Department of Surgery, University of Pennsylvania Perelman School of Medicine, Philadelphia, PA; Unit of General and Pancreatic Surgery, The Pancreas Institute, University of Verona, Italy.
Department of Surgery, University of Pennsylvania Perelman School of Medicine, Philadelphia, PA.
Surgery. 2021 Apr;169(4):708-720. doi: 10.1016/j.surg.2020.11.022. Epub 2020 Dec 30.
Pancreatoduodenectomies at high risk for clinically relevant pancreatic fistula are uncommon, yet intimidating, situations. In such scenarios, the impact of individual surgeon experience on outcomes is poorly understood.

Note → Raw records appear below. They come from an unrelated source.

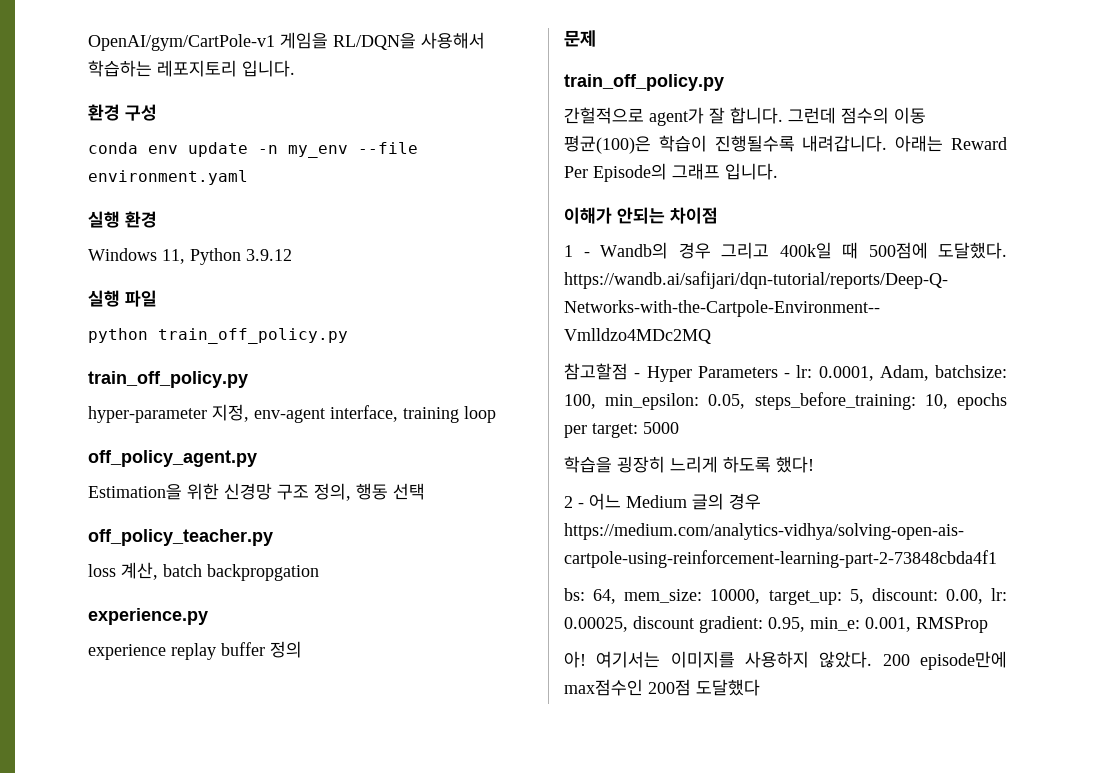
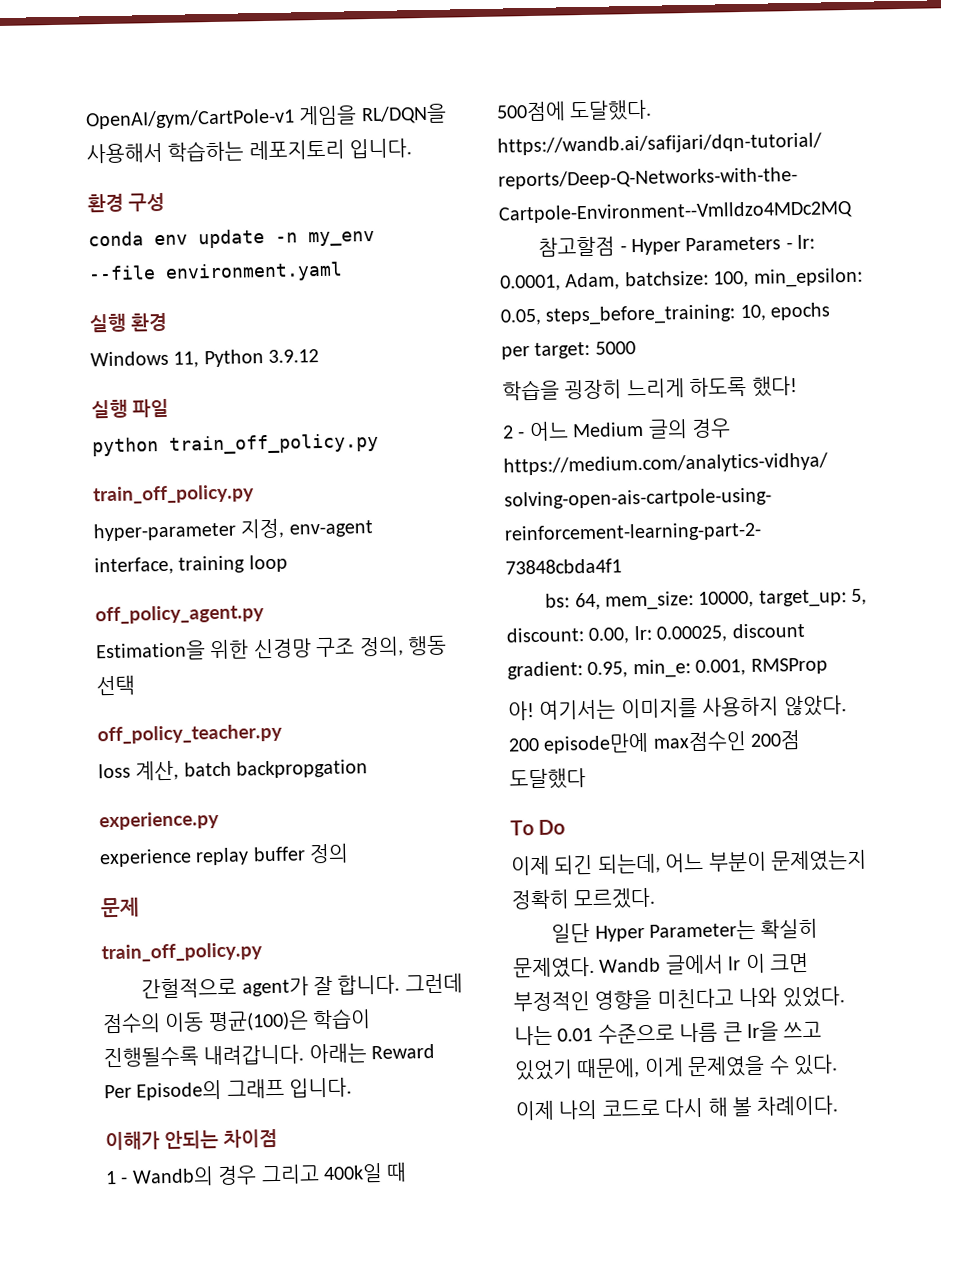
(760, 687) none -> [510,819,566,836] [511,849,867,876] [511,887,657,910] [551,918,819,943] [512,952,809,979] [513,986,845,1012] [514,1021,823,1046] [514,1054,838,1081] [515,1095,839,1121] // To Do // 이제 되긴 되는데, 어느 부분이 문제였는지 정확히 모르겠다. // 일단 Hyper Parameter는 확실히 문제였다. Wandb 글에서 lr 이 크면 부정적인 영향을 미친다고 나와 있었다. 나는 0.01 수준으로 나름 큰 lr을 쓰고 있었기 때문에, 이게 문제였을 수 있다. // 이제 나의 코드로 다시 해 볼 차례이다.

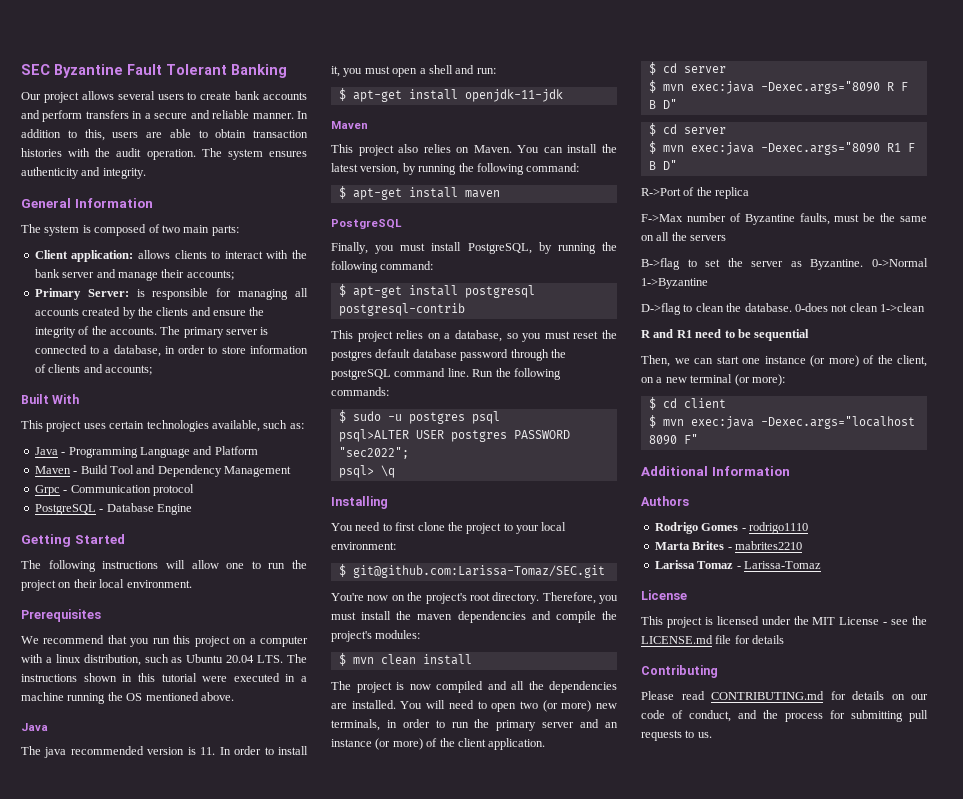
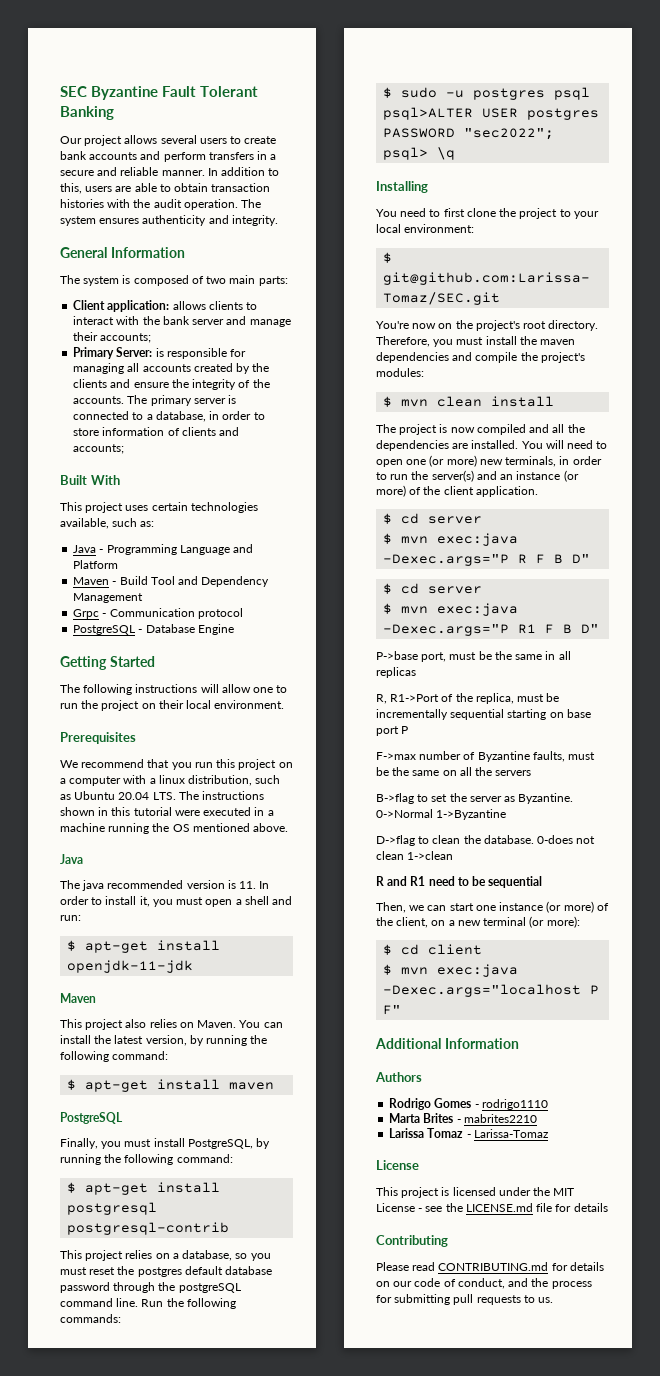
[519,701,538,709] two -> [406,459,427,465] one
[496,720,575,731] primary server -> [431,470,474,482] server(s)
[760,81,880,94] -Dexec.args="8090 -> [383,554,510,566] -Dexec.args="P
[760,142,880,155] -Dexec.args="8090 -> [383,624,510,636] -Dexec.args="P
[641,187,750,199] [641,214,683,222] R->Port of the replica // F->Max -> [376,651,571,662] [376,667,416,678] [376,693,560,704] [376,709,591,720] [376,726,409,736] [376,752,416,760] P->base port, must be the same in all replicas // R, R1->Port of the replica, must be incrementally sequential starting on base port P // F->max
[648,435,677,445] 8090 -> [590,985,600,995] P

The fistula risk score was applied to identify high-risk patients (fistula risk score 7-10) from 7,706 pancreatoduodenectomies performed at 18 international institutions (2003-2020). For each case, surgeon pancreatoduodenectomy career volume and years of practice were linked to intraoperative fistula mitigation strategy adoption and outcomes. Consequently, best operative approaches for clinically relevant pancreatic fistula prevention and best performer profiles were identified through multivariable analysis models.
Eight hundred and thirty high-risk pancreatoduodenectomies, performed by 64 surgeons, displayed an overall clinically relevant pancreatic fistula rate of 33.7%. Clinically relevant pancreatic fistula rates decreased with escalating surgeon career pancreatoduodenectomy (-49.7%) and career length (-41.2%; both P < .001), as did transfusion and reoperation rates, postoperative morbidity index, and duration of stay. Great experience (≥400 pancreatoduodenectomies performed or ≥21-year-long career) was a significant predictor of clinically relevant pancreatic fistula prevention (odds ratio 0.52, 95% confidence interval 0.35-0.76) and was more often associated with pancreatojejunostomy reconstruction and prophylactic octreotide omission, which were both independently associated with clinically relevant pancreatic fistula reduction. A risk-adjusted performance analysis also correlated with experience. Moreover, minimizing blood loss (≤400 mL) significantly contributed to clinically relevant pancreatic fistula prevention (odds ratio 0.40, 95% confidence interval 0.22-0.74).
Surgeon experience is a key contributor to achieve better outcomes after high-risk pancreatoduodenectomy. Surgeons can improve their performance in these challenging situations by employing pancreatojejunostomy reconstruction, omitting prophylactic octreotide, and minimizing blood loss.
临床上有意义的胰瘘高风险胰十二指肠切除术并不常见,但却令人望而生畏。在这种情况下,个体外科医生经验对结果的影响知之甚少。
应用瘘管风险评分从 18 个国际机构(2003-2020 年)的 7706 例胰十二指肠切除术中识别高危患者(瘘管风险评分 7-10)。对于每个病例,将外科医生胰十二指肠切除术的职业生涯量和实践年限与术中瘘管缓解策略的采用和结果联系起来。因此,通过多变量分析模型确定了预防临床上有意义的胰瘘的最佳手术方法和最佳执行者特征。
830 例高危胰十二指肠切除术由 64 名外科医生完成,总的临床上有意义的胰瘘发生率为 33.7%。随着外科医生职业生涯胰十二指肠切除术(-49.7%;均 P <.001)和职业生涯年限(-41.2%;均 P <.001)的增加,临床上有意义的胰瘘发生率下降,输血和再次手术率、术后发病率指数和住院时间也下降。丰富的经验(完成≥400 例胰十二指肠切除术或≥21 年的职业生涯)是预防临床上有意义的胰瘘的显著预测因素(比值比 0.52,95%置信区间 0.35-0.76),并且更常与胰肠吻合术重建和预防性奥曲肽省略相关,这两者均与临床上有意义的胰瘘减少独立相关。风险调整后的绩效分析也与经验相关。此外,最大限度地减少出血量(≤400 mL)显著有助于预防临床上有意义的胰瘘(比值比 0.40,95%置信区间 0.22-0.74)。
外科医生经验是实现高危胰十二指肠切除术后更好结果的关键因素。外科医生可以通过采用胰肠吻合术重建、省略预防性奥曲肽和最大限度地减少出血量来提高他们在这些具有挑战性的情况下的表现。